O jardim, onde antes havia somente cinzas e destruição, ganhou um brilho tênue. Delicados galhos emergiram do solo, retorcendo, se entrelaçando, formando um arco com flores delicadas, que desabrochavam conforme uma luz violeta preenchia o interior da moldura. Símbolos arcanos, escritos em uma língua antiga, flutuavam dentro da luz, como folhas levadas pela brisa. E então, o portal se abriu repleto de energia estelar, rasgando o fino véu entre o mundo e o reino espiritual.

Sob a luz pálida da lua, com um último movimento, Syndra parou abrindo os braços em uma reverência, revelando para o espírito o caminho até o portal, traçado por uma corrente de água cristalina, serena e rasa. Pequenas flores brancas boiavam sobre a superfície, suaves, vibrantes, entre alguns brotos de lótus ainda fechadas, aguardando o momento certo para florescer.

Graciosamente, Ahri correu adiante, seu corpo cintilando enquanto se transformava em uma raposa prateada, ondulando as nove caldas no ar etéreo. Ela abençoou a travessia. Por onde passava, as lótus se abriam, espalhando borboletas arcanas pela clareira. Parou em frente ao portal, pronta para guiar o espírito até o outro lado.

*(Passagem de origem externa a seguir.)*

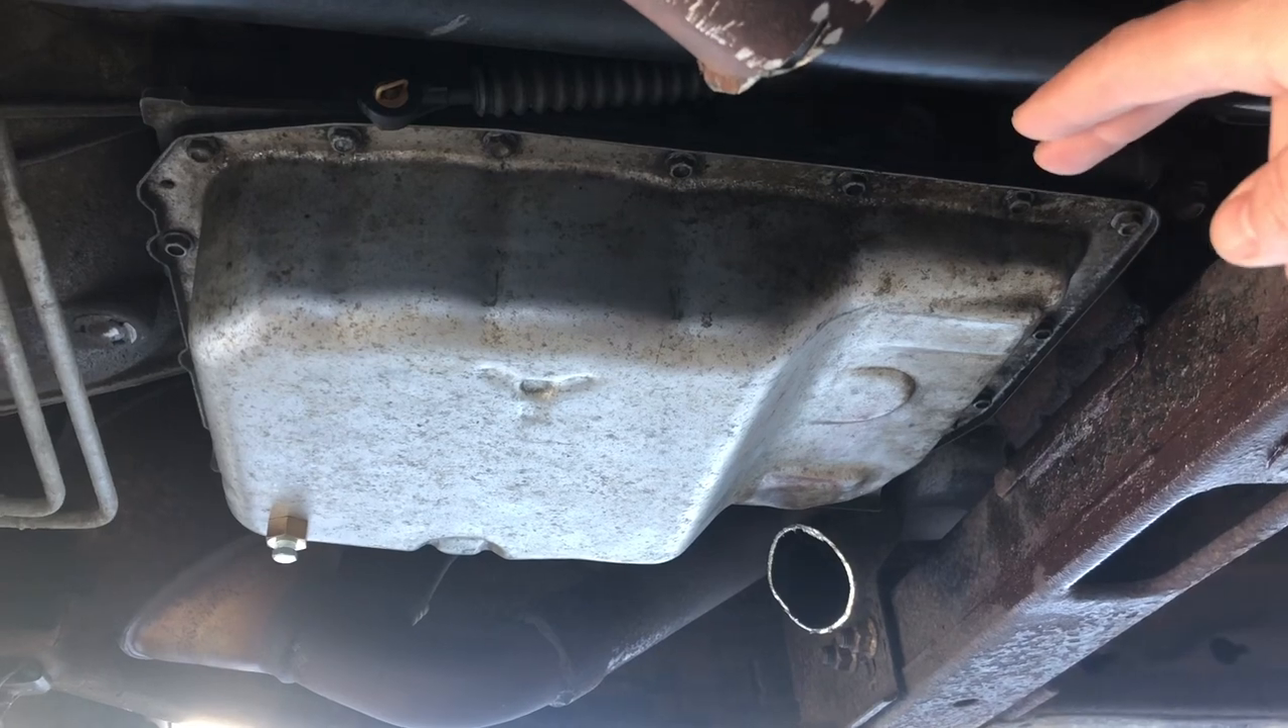So, the transmission pan is reinstalled. You can see we got the drain plug there.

O espírito, com um sorriso encantador nos lábios, olhou pela última vez para a mulher que amava, e sem hesitação, ele seguiu a raposa.

Assim que eles atravessaram o portal, o arco feito de galhos começou a se fechar, pétala por pétala, folha por folha, tudo se desfez em partículas brilhantes de essência mágica, voando em direção as estrelas no céu.

Zed permanecia parado, o rosto virado para o céu, assistindo as fagulhas mágicas subirem. As lâminas estavam recolhidas. As sombras abaixo dos seus pés, extremamente quietas. Sua própria alma, em constante batalha, sufocada pelo fardo da culpa e pelas decisões que acreditava ser irrevogáveis. Por um instante, ele desejou ter também aquele tipo de fim. Pacífico. Redentor.

Um calor sutil rompeu o ar frio ao seu lado. Mas ele não se virou. Não precisava. A presença de Syndra era inconfundível.

Syndra observou Zed por um tempo, esperando que ele dissesse algo. Só que claro, ele não disse. Portanto, ela apenas dividiu o silencio com ele. Havia menos rigidez naquele silencio, menos frieza.

Quando os seus olhos finalmente se encontraram, perceberam que ansiavam pelo mesmo momento. Zed esperava que Syndra dissesse algo. Enquanto Syndra esperava que Zed estivesse, enfim, disposto a ouvir.

- As pessoas... precisam se despedir. – disse ela, a voz baixa, firme. – Todas as noites, os humanos recolhem as suas lagrimas e rezam para que estejam aqui, amanhã. É por isso que nós iluminamos o caminho.